Il est presque 8h du matin, la nouvelle de la première vente tombe. L'information fait le tour du marché. Tout le monde s'interroge: «C'est quoi comme véhicule et combien il a été vendu'». Il s'agit d'une Clio 3,1.5 DCI, année 2011. Elle a roulé 210000 km. Elle a été vendue 125 millions de centimes. Un prix qui paraît exorbitant pour un véhicule de ce type, qui plus est, date de plus de 10 ans mais, aujourd'hui, cela semble être une bonne affaire. Tous se dirigent alors vers l'emplacement où a été «signalée» la vente. «Walah, ça va dert affaire mliha», (tu as fait une bonne affaire), fuse en direction de l'acheteur. Le temps passe, vendeurs et surtout acheteurs sont de plus en plus nombreux. On ne se rend pas compte de l'augmentation du flux de visiteurs avant d'être surpris d'un seul coup de voir le marché en train de grouiller de monde.Les différentes wilayas du pays sont représentées. On a l'impression d'être dans une fourmilière. Et ça ne s'arrêtait pas! De loin, on voit la RN n°5 complètement bouchée. La foule continuait à se «déverser». Malgré cette grande affluence, les ventes étaient rares. On n'a pu constater que trois véhicules vendus durant toute la journée d'hier sur ce marché, où d'habitude ce sont des centaines de transactions qui s'y effectuent. La raison se trouve dans les prix qui sont encore inabordables.
«C'est fou! Ce que demandent les vendeurs dépasse l'entendement», soutient Ali, qui espérait s'acheter un petit véhicule à la veille des vacances scolaires. «J'ai demandé le prix d'une Maruti de 2012 ayant roulé 160000 km, il m'a répondu qu'on lui avait proposé 80 millions de centimes et il n'a pas vendu», s'indigne ce père de famille. Farid, lui, avait repéré une petite Symbol 2015 mais il a lui aussi été vite refroidi par le prix. «Il m'a dit qu'on lui avait proposé 155 millions de centimes et qu'il n'était pas vendeur à moins de 160 millions», rapporte-t-il.
Des prix qui dépassent l'entendement que nous avons pu constater sur place avec par exemple une 307 de 2003 dont le propriétaire assure qu'on lui a proposé 110 millions de centimes. «Je suis vendeur à
115 millions. C'est un véhicule propre qui a peu roulé (140000 km, «officiellement»), nous lance-t-il, sans aucune gêne. Il y a aussi cette Hyundai Accent de 2013 que son propriétaire voulait vendre à 150 millions de centimes alors qu'elle a roulé plus de 200000 km. On a aussi vu une Seat Ibiza de 2016 proposée à 190 millions de centimes et une Polo de la même année à 200 millions.
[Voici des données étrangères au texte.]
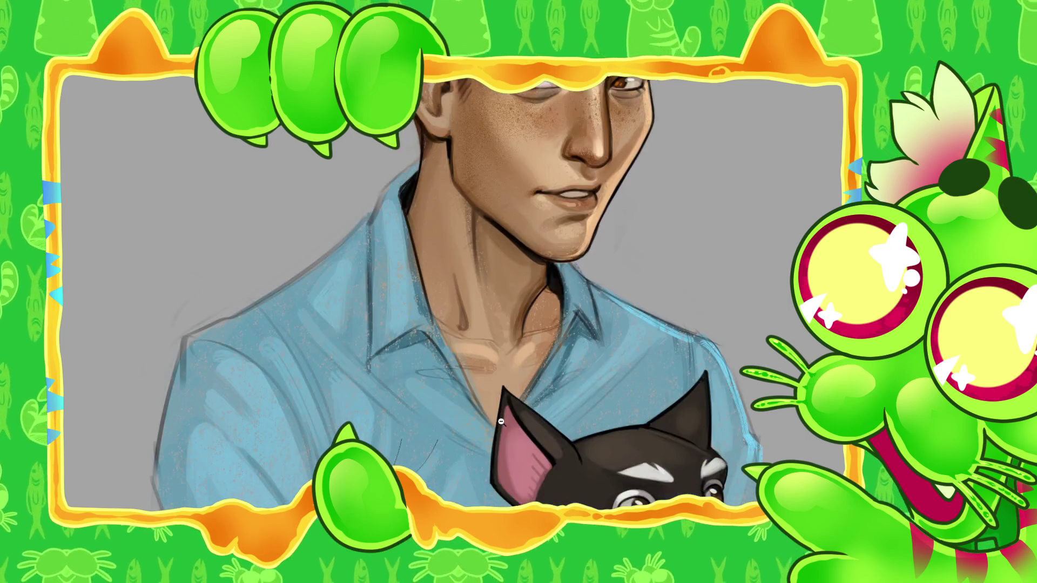
{"action": "scroll", "coordinate": [556, 405], "scroll_direction": "down", "scroll_amount": 3}
{"action": "scroll", "coordinate": [614, 374], "scroll_direction": "down", "scroll_amount": 3}
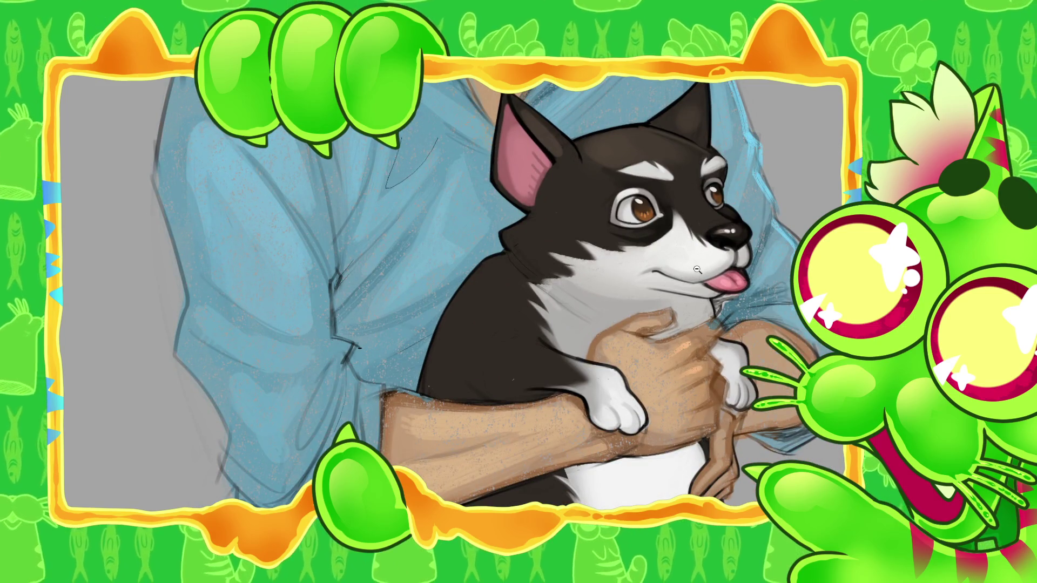
{"action": "scroll", "coordinate": [708, 281], "scroll_direction": "down", "scroll_amount": 4}
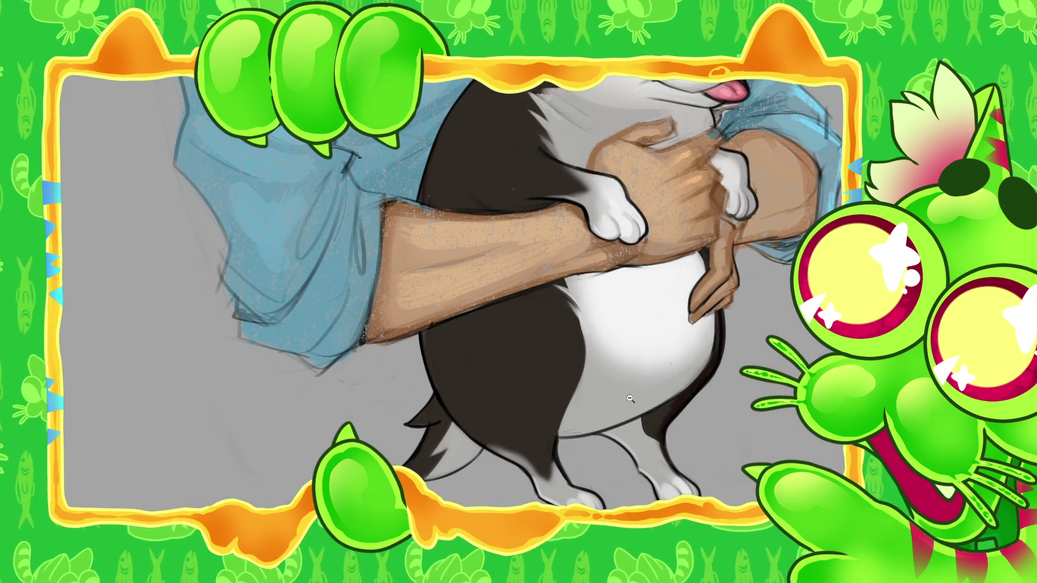
{"action": "scroll", "coordinate": [617, 410], "scroll_direction": "up", "scroll_amount": 3}
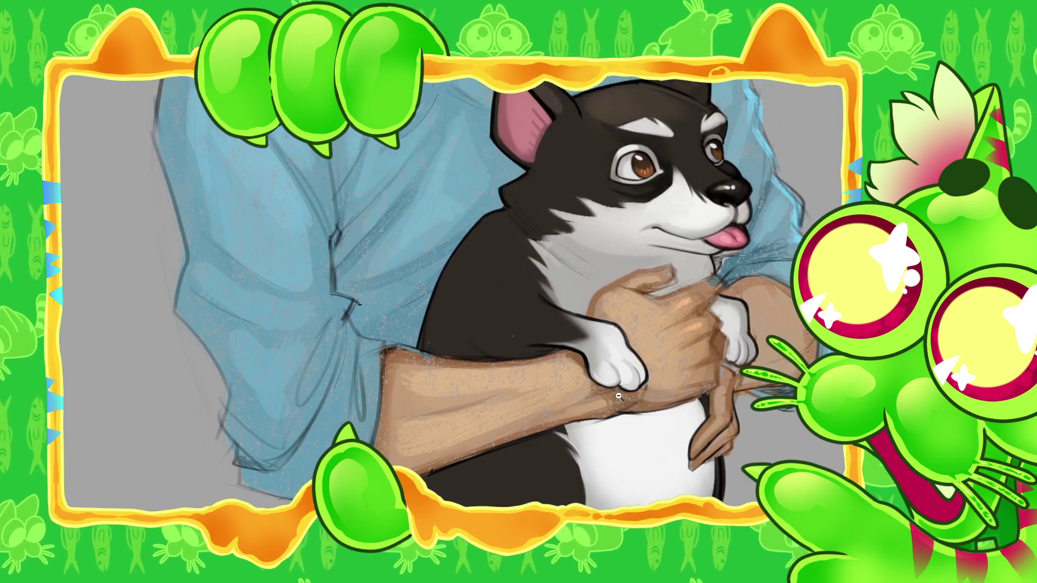
{"action": "scroll", "coordinate": [506, 365], "scroll_direction": "up", "scroll_amount": 2}
{"action": "scroll", "coordinate": [474, 384], "scroll_direction": "up", "scroll_amount": 1}
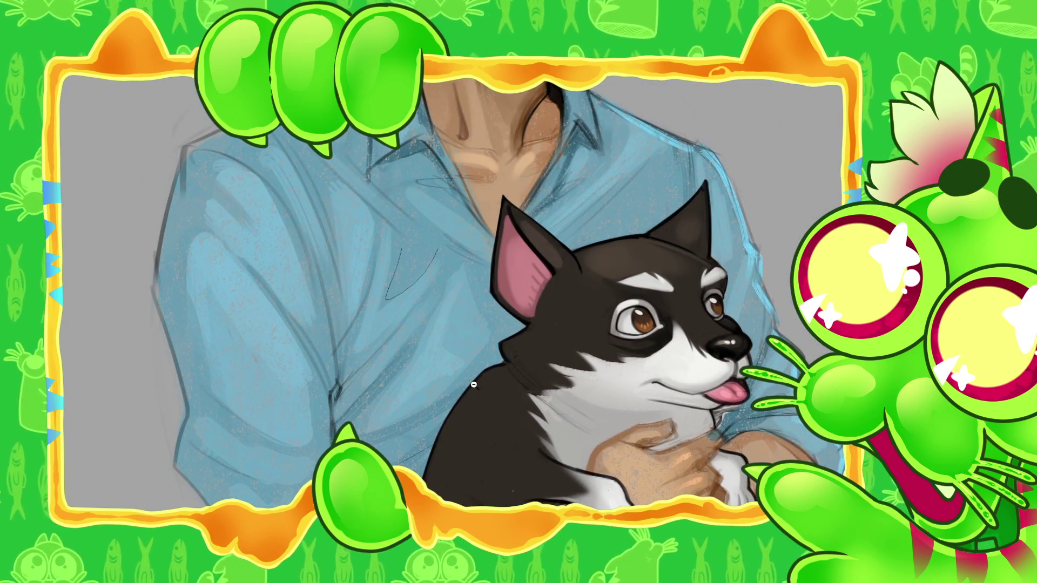
{"action": "scroll", "coordinate": [474, 384], "scroll_direction": "up", "scroll_amount": 3}
{"action": "scroll", "coordinate": [473, 385], "scroll_direction": "up", "scroll_amount": 3}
Des prix qui donnent le tournis...
Il y avait une Skoda Rapid 2019 qui avait l'air plus ou moins «potable», par rapport aux autres. Elle était proposée à 245 millions avec son KIT GPL. Mais à bien voir, elle a roulé plus de 150000 km en 2 ans et elle avait subi quelques chocs. «Ce n'est plus le marché de l'automobile de Tidjelabine mais l'annexe d'Oued Kniss», dénonce un acheteur déçu par sa matinée. «Ils se basent sur les prix que certains plaisantins leur proposent par téléphone, sans avoir vu le véhicule», précise-t-il avec dépit. Comme lui, beaucoup ont dénoncé la spéculation des dernières semaines sur le marché de l'automobile de l'occasion à la faveur de l'arrêt des importations et la fermeture de ce marché. Ils espéraient voir une petite baisse des prix, mais il n'en était rien. Ils sont presque tous rentrés bredouilles.
Les seuls qui ont réalisé «l'affaire» sont Aâmi Ali, le vendeur de sandwichs et son collègue qui vend les produits contre les cafards et les rats. Les Algériens sont donc allés à Tidjelabine, ils ont vu mais n'ont pas réalisé leur rêve...
Les règles d'hygiène et de distanciation sociale aux abonnés absents
«Le coronavirus n'existe plus à Tidjelabine!»
Le coronavirus a dû faire la fête au marché de voitures d'occasion de Tidjelabine. Une foule immense était au rendez-vous pour sa réouverture, mais pas les règles d'hygiène et de distanciation sociale. Elles étaient aux abonnés absents! Le masque était quasi inexistant.
Les rares personnes qui le portaient, l'avaient en dessous du nez. Ils ont même eu droit à des remarques concernant ce masque, en affirmant que le coronavirus n'existait plus, ils n'avaient donc plus besoin de le porter. Cela alors que les personnes présentes étaient presque collées les unes aux autres.
Un terrible laisser-aller qui pourrait être fatal, surtout que cela coïncide avec l'apparition du variant britannique de Covid-19. Attention au relâchement!